Left-hander Dillon Peters latest to join Angels’ bullpen

Dillon Peters
Angels left-hander Dillon Peters pitches during a spring training game March 15 in Phoenix.
(Elaine Thompson / Associated Press)

Entering Tuesday night’s game against the Texas Rangers at Globe Life Park, Angels starting pitchers had thrown the eighth-fewest innings in baseball this year. The paltry 76 2/3 innings of work have forced manager Brad Ausmus to dip into the bullpen so often that the Angels have taken to shipping relievers back and forth from triple-A Salt Lake and the major league clubhouse. They’ve moved around six pitchers since April 8.

Pitcher Dillon Peters received the latest promotion. He was recalled Tuesday to take the roster spot of right-hander John Curtiss, who was optioned back to the minor leagues after he pitched 2 1/3 innings in Monday night’s 12-7 loss to the Rangers.

“Trust me, it’s been on my mind a lot,” Ausmus said of the bullpen, which had worked 60 1/3 innings in 16 games. “We’ve obviously gone to the ’pen quickly. We’ve had a lot of tight games in the middle innings. I feel like our ’pen is a strength, but we can’t continue to use them at this rate. Otherwise we get into August and they’ll be exhausted.”

Unlike the other pitchers who have come through the Angels’ bullpen this season, Peters throws left-handed.


The Angels’ bullpen has been one of the best in the major leagues. Its 2.98 earned-run average and 1.18 walks-plus-hits-per-inning-pitched rate were the fifth lowest entering Tuesday’s game.

Despite being filled with right-handed pitchers, the Angels’ bullpen hasn’t struggled mightily against left-handed batters. Relievers have held them to a .185 batting average and a modest .352 slugging percentage.

Still, Peters, who struck out 14 in 18 2/3 innings in spring training, provides a new look. Because he’s a starter, he can also help ease the bullpen’s burden in a long-relief role.

“I’m here to be called upon,” Peters said. “Whenever and wherever they need me, I’ll be ready to pitch. I like playing ball, and I’m happy being here.”

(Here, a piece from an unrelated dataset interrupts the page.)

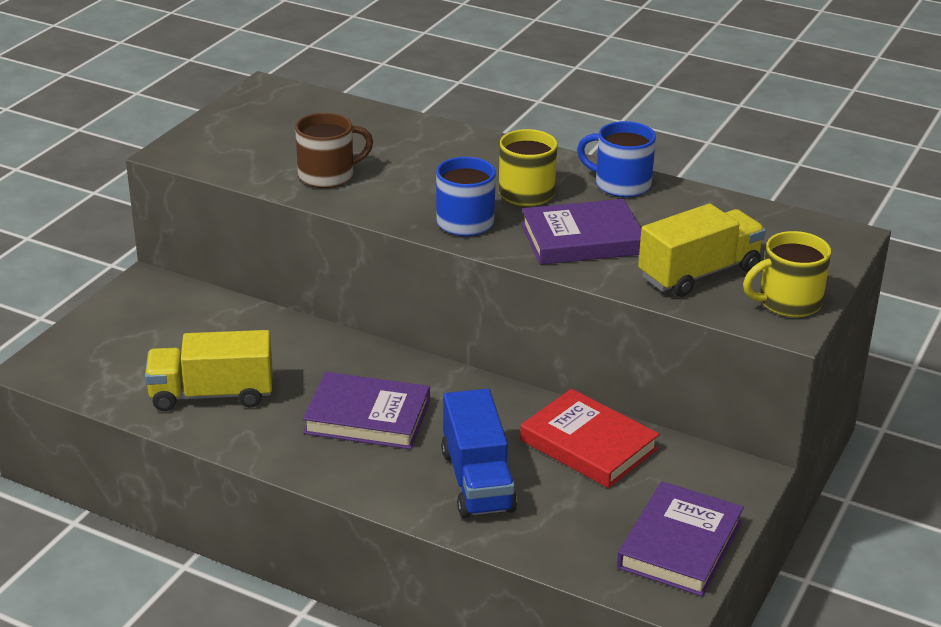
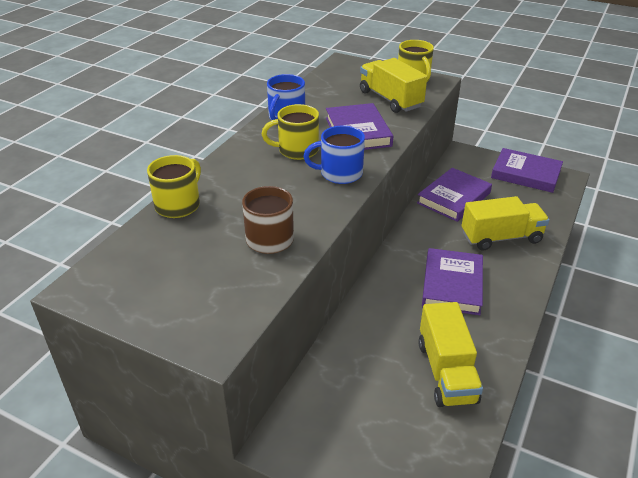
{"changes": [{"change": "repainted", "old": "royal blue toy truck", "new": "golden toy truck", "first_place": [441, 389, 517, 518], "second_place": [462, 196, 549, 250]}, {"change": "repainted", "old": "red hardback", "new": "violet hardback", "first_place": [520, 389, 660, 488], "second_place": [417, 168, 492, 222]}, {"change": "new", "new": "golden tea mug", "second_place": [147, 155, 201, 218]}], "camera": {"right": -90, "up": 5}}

Peters, 26, gave up no runs, one hit and one walk in a 5 1/3-innings start for Salt Lake City on April 7.

“We kind of know what we got with him,” Ausmus said. “He impressed me with his mound presence in spring training. He didn’t seem very intimidated. Obviously has big league time. I’m very comfortable [putting] him in against any left-handed hitter.”

Injured pitchers progressing

Right-handed pitchers J.C. Ramirez and Keynan Middleton will face hitters for the first time since each had elbow ligament replacement surgery roughly a year ago.

Ramirez, who underwent surgery about a month before Middleton, will pitch in simulated games in early May. He will be built up to a 60-pitch threshold. The Angels will determine whether he will be a starter or reliever when he is activated from the injured list.

Middleton, the Angels’ closer last season until he was hurt, will face hitters for the first time in mid-May.

Short hops

Left-handed pitcher Andrew Heaney is expected to begin throwing off a mound in about 10 to 15 days. He has reported feeling fine since receiving a cortisone shot to alleviate elbow inflammation that has sidelined him on and off since early March. … Justin Upton is expected to be done wearing a walking boot on his left foot around April 25. Fellow outfielder Michael Hermosillo should begin baseball activity in about two weeks. … Right-handed pitcher Nick Tropeano, who has battled shoulder inflammation since last season, threw 45 pitches in an extended spring training game Tuesday in Tempe, Ariz.